In other words, Petrino believed he was untouchable. And he maintained that belief as sordid detail after sordid detail emerged during Long’s investigation. No doubt what really got to Long – and it was a clearly angry Long we heard at the beginning of the night – was that he gave his head coach repeated opportunities to explain himself to create an exit strategy only to have Petrino reject them out of hand.
… Coach Petrino “had a lot of opportunities to share with me the nature of his relationship, and I’ll leave it at that,” Long said.
Long said only two other candidates were interviewed for the football program’s student-athlete development coordinator job that Dorrell was awarded.
Long said Petrino had engaged in a “pattern of misleading and manipulative behavior to deceive me” and that the coach had “multiple opportunities over a four-day period to be forthcoming, and he chose not to.”
I suspect Long, despite his protestations to the contrary, went into his investigation with the hope that he could salvage Petrino’s career at Arkansas. Petrino’s unwillingness even to feign contriteness left Long with no room to manuever. It’s one thing to spin a decision to keep a winning coach who stepped out on his wife; it’s another to stand before the press and mouth the equivalent of “nothing to see here, move on” after you know the guy paid his mistress $20,000 and short-circuited the process to hire her on the school’s dime. Petrino clearly felt he was unaccountable to Long. A decision to retain Petrino would have cemented him in Edwin Edwards territory. That was a bridge too far for Long to cross.

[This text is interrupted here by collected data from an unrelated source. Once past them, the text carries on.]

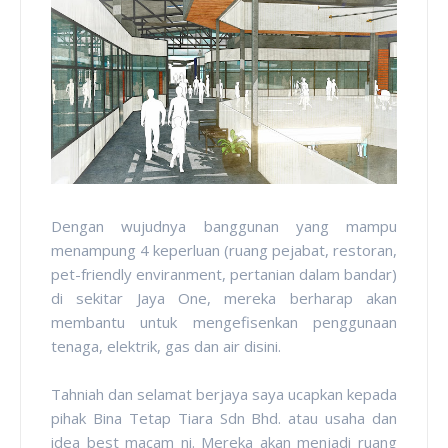
Dengan wujudnya banggunan yang mampu
menampung 4 keperluan (ruang pejabat, restoran,
pet-friendly enviranment, pertanian dalam bandar)
di sekitar Jaya One, mereka berharap akan
membantu untuk mengefisenkan penggunaan
tenaga, elektrik, gas dan air disini.
Tahniah dan selamat berjaya saya ucapkan kepada
pihak Bina Tetap Tiara Sdn Bhd. atau usaha dan
idea best macam ni. Mereka akan menjadi ruang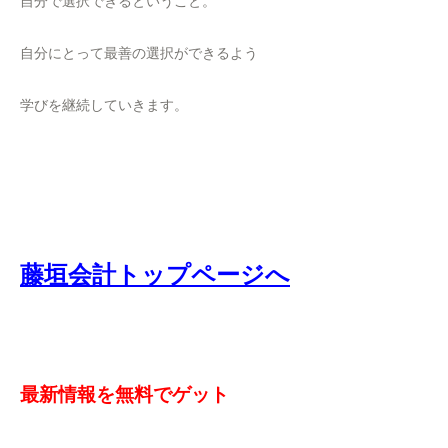
自分で選択できるということ。
自分にとって最善の選択ができるよう
学びを継続していきます。
藤垣会計トップページへ
最新情報を無料でゲット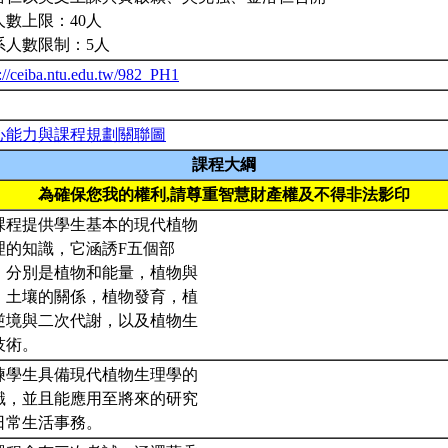
人數上限：40人
系人數限制：5人
p://ceiba.ntu.edu.tw/982_PH1
心能力與課程規劃關聯圖
課程大綱
為確保您我的權利,請尊重智慧財產權及不得非法影印
課程提供學生基本的現代植物
理的知識，它涵誘F五個部
，分別是植物和能量，植物與
、土壤的關係，植物發育，植
逆境與二次代謝，以及植物生
技術。
練學生具備現代植物生理學的
識，並且能應用至將來的研究
日常生活事務。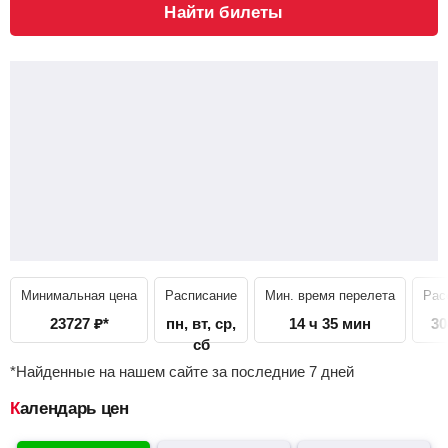
Найти билеты
Минимальная цена
Расписание
Мин. время перелета
Рас
23727
₽
*
пн, вт, ср,
14 ч 35 мин
30
сб
*Найденные на нашем сайте за последние 7 дней
Календарь цен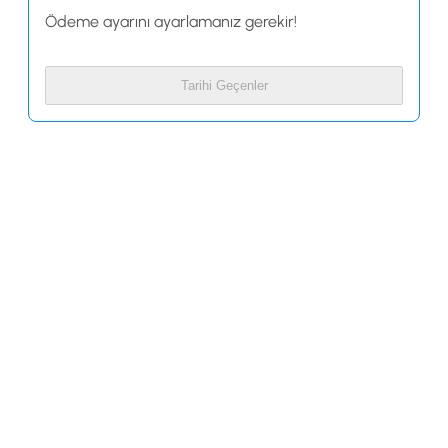
Ödeme ayarını ayarlamanız gerekir!
Tarihi Geçenler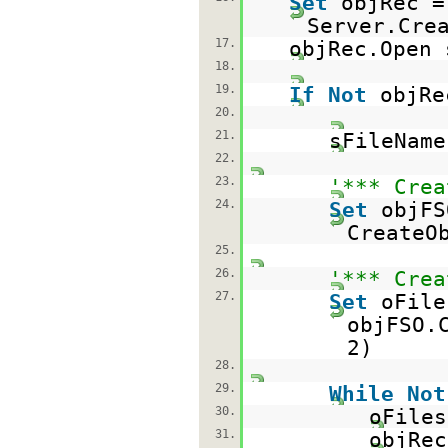
Set
objRec =
Server.Cre
17.
objRec.Open 
18.
19.
If
Not
objR
20.
21.
sFileNam
22.
23.
'*** Crea
24.
Set
objFS
CreateO
25.
26.
'*** Crea
27.
Set
oFile
objFSO.
2)
28.
29.
While
Not
30.
oFiles
31.
objRec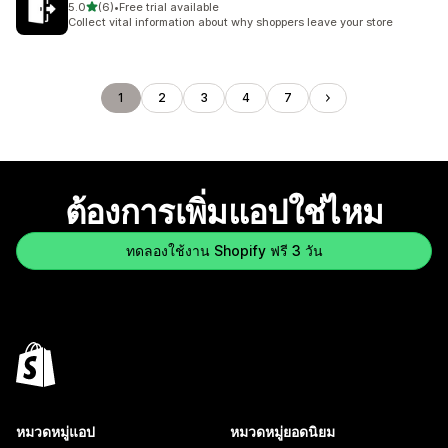
เต็ม 5 ดาว
5.0
(6)
•
Free trial available
ทั้งหมด 6 รีวิว
Collect vital information about why shoppers leave your store
1
2
3
4
7
ต้องการเพิ่มแอปใช่ไหม
ทดลองใช้งาน Shopify ฟรี 3 วัน
หมวดหมู่แอป
หมวดหมู่ยอดนิยม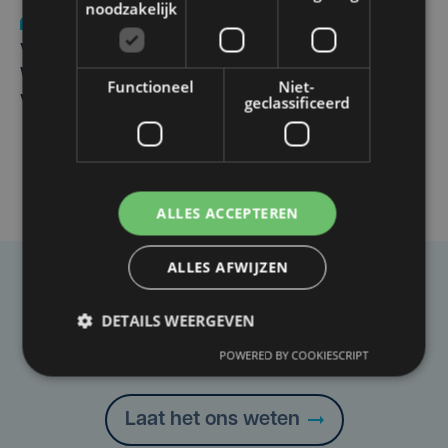
noodzakelijk
Nieuws
wo 5 augustus | 11:57
Vier Oostendse gynaecologen versterken dienst in AZ
West, dat ook een nieuwe voltijdse gynaecoloog
Functioneel
Niet-
verwelkomt
geclassificeerd
ALLES ACCEPTEREN
ALLES AFWIJZEN
Taalfout opgemerkt?
DETAILS WEERGEVEN
Heb je een taal- of schrijffout opgemerkt in dit
artikel?
POWERED BY COOKIESCRIPT
Laat het ons weten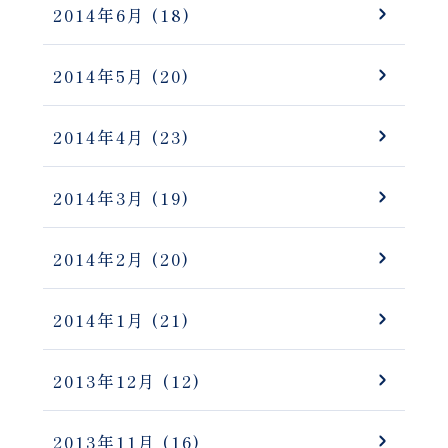
2014年6月
(18)
2014年5月
(20)
2014年4月
(23)
2014年3月
(19)
2014年2月
(20)
2014年1月
(21)
2013年12月
(12)
2013年11月
(16)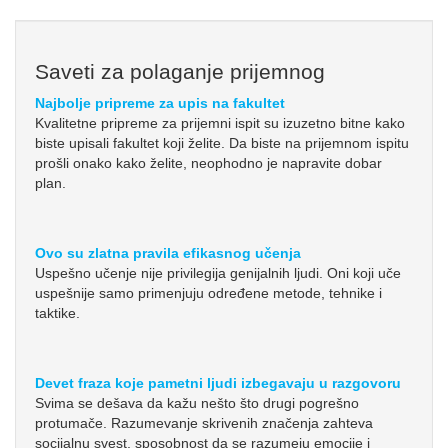
Saveti za polaganje prijemnog
Najbolje pripreme za upis na fakultet
Kvalitetne pripreme za prijemni ispit su izuzetno bitne kako
biste upisali fakultet koji želite. Da biste na prijemnom ispitu
prošli onako kako želite, neophodno je napravite dobar
plan.
Ovo su zlatna pravila efikasnog učenja
Uspešno učenje nije privilegija genijalnih ljudi. Oni koji uče
uspešnije samo primenjuju određene metode, tehnike i
taktike.
Devet fraza koje pametni ljudi izbegavaju u razgovoru
Svima se dešava da kažu nešto što drugi pogrešno
protumače. Razumevanje skrivenih značenja zahteva
socijalnu svest, sposobnost da se razumeju emocije i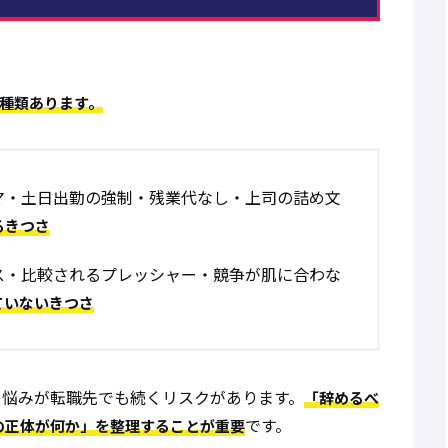
種類あります。
マ・土日出勤の強制・残業代なし・上司の詰め文
るきつさ
ス・比較されるプレッシャー・競争が肌に合わな
ていないきつさ
じ悩みが転職先でも続くリスクがあります。
「辞めるべ
です。
の正体が何か」を整理することが重要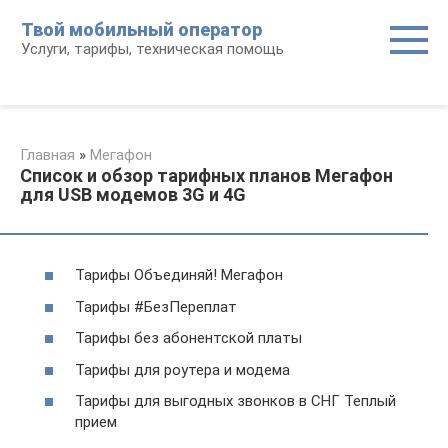
Перейти
Твой мобильный оператор
к
Услуги, тарифы, техническая помощь
контенту
Главная
»
Мегафон
Список и обзор тарифных планов Мегафон
для USB модемов 3G и 4G
Тарифы Объединяй! Мегафон
Тарифы #БезПереплат
Тарифы без абонентской платы
Тарифы для роутера и модема
Тарифы для выгодных звонков в СНГ Теплый
прием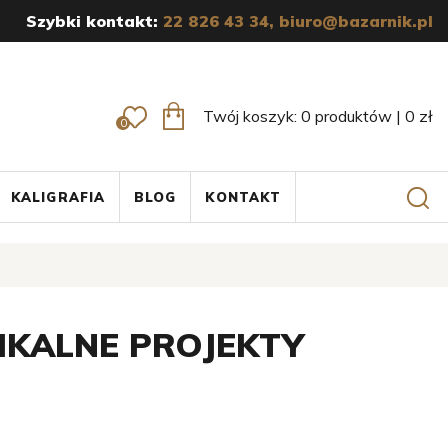
Szybki kontakt:
22 826 43 34,
biuro@bazarnik.pl
Twój koszyk:
0
produktów
|
0
zł
0
KALIGRAFIA
BLOG
KONTAKT
IKALNE PROJEKTY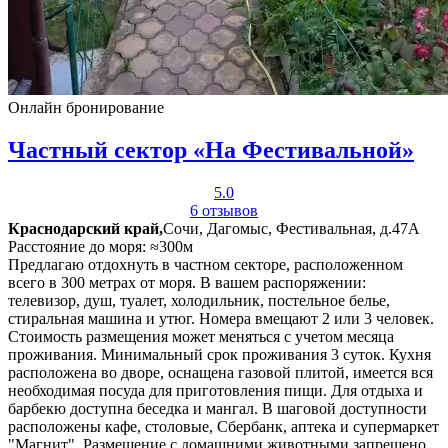
Онлайн бронирование
Частный сектор «На Фестивальной»
5.0
6 отзывов
Краснодарский край,
Сочи, Дагомыс, Фестивальная, д.47А
Расстояние до моря: ≈300м
Предлагаю отдохнуть в частном секторе, расположенном
всего в 300 метрах от моря. В вашем распоряжении:
телевизор, душ, туалет, холодильник, постельное белье,
стиральная машина и утюг. Номера вмещают 2 или 3 человек.
Стоимость размещения может меняться с учетом месяца
проживания. Минимальный срок проживания 3 суток. Кухня
расположена во дворе, оснащена газовой плитой, имеется вся
необходимая посуда для приготовления пищи. Для отдыха и
барбекю доступна беседка и мангал. В шаговой доступности
расположены кафе, столовые, Сбербанк, аптека и супермаркет
"Магнит". Размещение с домашними животными запрещено.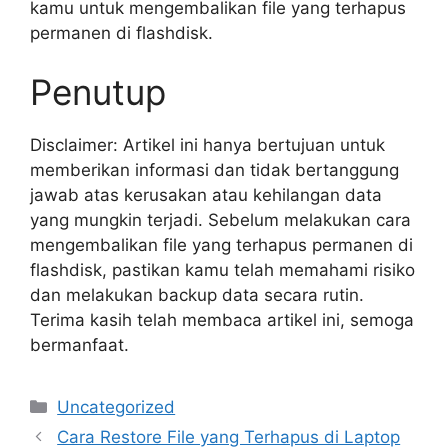
kamu untuk mengembalikan file yang terhapus
permanen di flashdisk.
Penutup
Disclaimer: Artikel ini hanya bertujuan untuk
memberikan informasi dan tidak bertanggung
jawab atas kerusakan atau kehilangan data
yang mungkin terjadi. Sebelum melakukan cara
mengembalikan file yang terhapus permanen di
flashdisk, pastikan kamu telah memahami risiko
dan melakukan backup data secara rutin.
Terima kasih telah membaca artikel ini, semoga
bermanfaat.
Categories
Uncategorized
Cara Restore File yang Terhapus di Laptop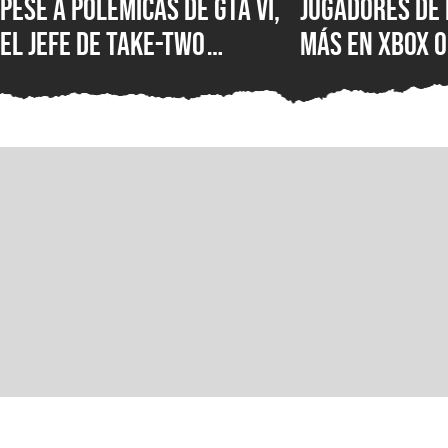
Pese a polémicas de GTA VI,
Jugadores de 
el jefe de Take-Two
más en XBOX O
asegura que no creen en la
XBOX Series X
IA como sustituto de la
muestra el d
creatividad humana
Microsoft en 
mercados más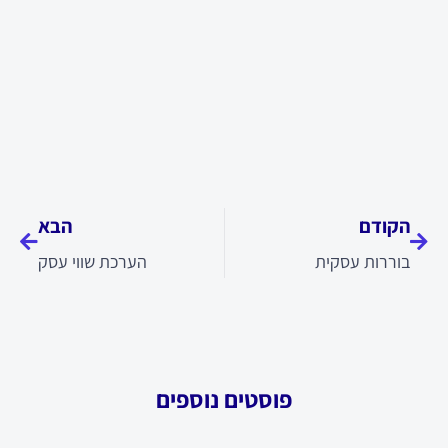
קודם
הבא
הקודם
הבא
בוררות עסקית
הערכת שווי עסק
פוסטים נוספים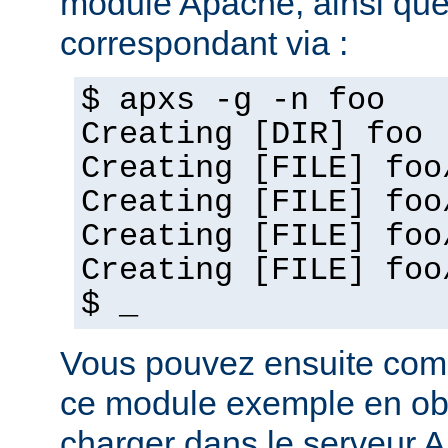
module Apache, ainsi que
correspondant via :
$ apxs -g -n foo
Creating [DIR] foo
Creating [FILE] foo
Creating [FILE] foo
Creating [FILE] foo
Creating [FILE] foo
$ _
Vous pouvez ensuite com
ce module exemple en obj
charger dans le serveur 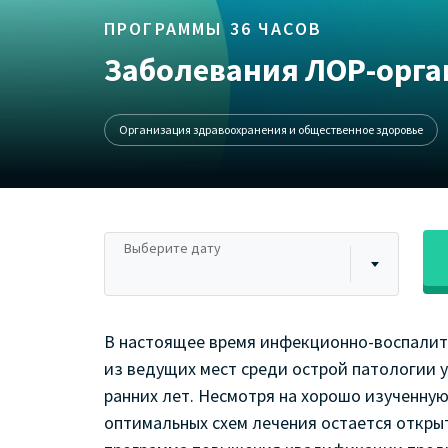
ПРОГРАММЫ 36 ЧАСОВ
Заболевания ЛОР-орган
Организация здравоохранения и общественное здоровье
Выберите дату
В настоящее время инфекционно-воспалит
из ведущих мест среди острой патологии у
ранних лет. Несмотря на хорошо изученную
оптимальных схем лечения остается откр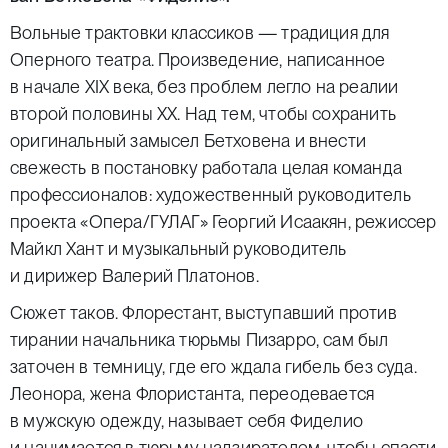
Вольные трактовки классиков — традиция для
Оперного театра. Произведение, написанное
в начале XIX века, без проблем легло на реалии
второй половины XX. Над тем, чтобы сохранить
оригинальный замысел Бетховена и внести
свежесть в постановку работала целая команда
профессионалов: художественный руководитель
проекта «Опера/ГУЛАГ» Георгий Исаакян, режиссер
Майкл Хант и музыкальный руководитель
и дирижер Валерий Платонов.
Сюжет таков. Флорестант, выступавший против
тирании начальника тюрьмы Пизарро, сам был
заточен в темницу, где его ждала гибель без суда.
Леонора, жена Флористанта, переодевается
в мужскую одежду, называет себя Фиделио
и нанимается в тюрьму надзирателем, чтобы спасти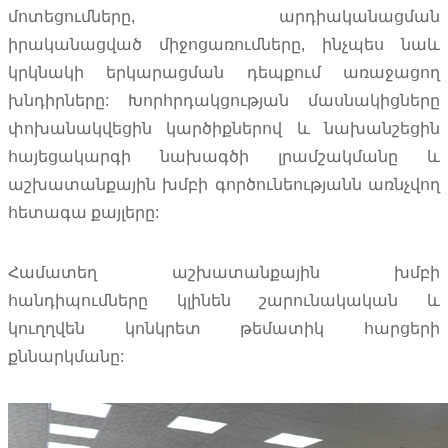
մոտեցումները, արդիականացման
իրականացված միջոցառումները, ինչպես նաև
կրկնակի երկարացման դեպքում առաջացող
խնդիրները: Խորհրդակցության մասնակիցները
փոխանակվեցին կարծիքներով և նախանշեցին
հայեցակարգի նախագծի լրամշակմանը և
աշխատանքային խմբի գործունեությանն առնչվող
հետագա քայլերը:
Համատեղ աշխատանքային խմբի
հանդիպումները կլինեն շարունակական և
կուղղվեն կոնկրետ թեմատիկ հարցերի
քննարկմանը:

That being said, it’s hard to feel too sorry for Long. Though he tried to deny it last night in response to a question, he knew what kind of man he was hiring when he offered Petrino the position in the first place. The irony here is that the pressure to succeed Petrino would have been under had he survived the mess fully transfers to Long. He’ll get one crack at hiring a permanent replacement and if the program slides back into mediocrity, it’s likely he’ll be shown the door along with his coach.
As for Petrino, I’m reluctant to say that a man who can issue a statement like this (“Given the decision that has been made, this is not the place to debate Jeff’s view of what happened”) has learned any real lessons from his dismissal. And, really, why should he? Jeff Long was just another on a long list of enablers. The only difference is that Petrino pushed his luck a little too far this time.
Expect him to sit for an interview in the next few months to express the phony remorse that might have saved his ass this week so that he can rehabilitate his reputation enough for some desperate athletic director to take a chance on a top-flight offensive mind at a bargain basement price. (Petrino’s agent’s biggest regret this morning has to be that Mike Hamilton is out of the profession.)
Five years from now, it’s even money that the Arkansas fan base has bigger regrets over Long’s decision than Petrino will. Just ask this dude.
“Obviously, he was stupid, but I’m more concerned about winning,” said Mark Thompsen , a 33-year-old former Army sergeant who served in Iraq and is pursuing a criminal justice major at Arkansas. “All I care about is beating Alabama and LSU. If we beat them I’m okay with it, short of him stringing someone up.”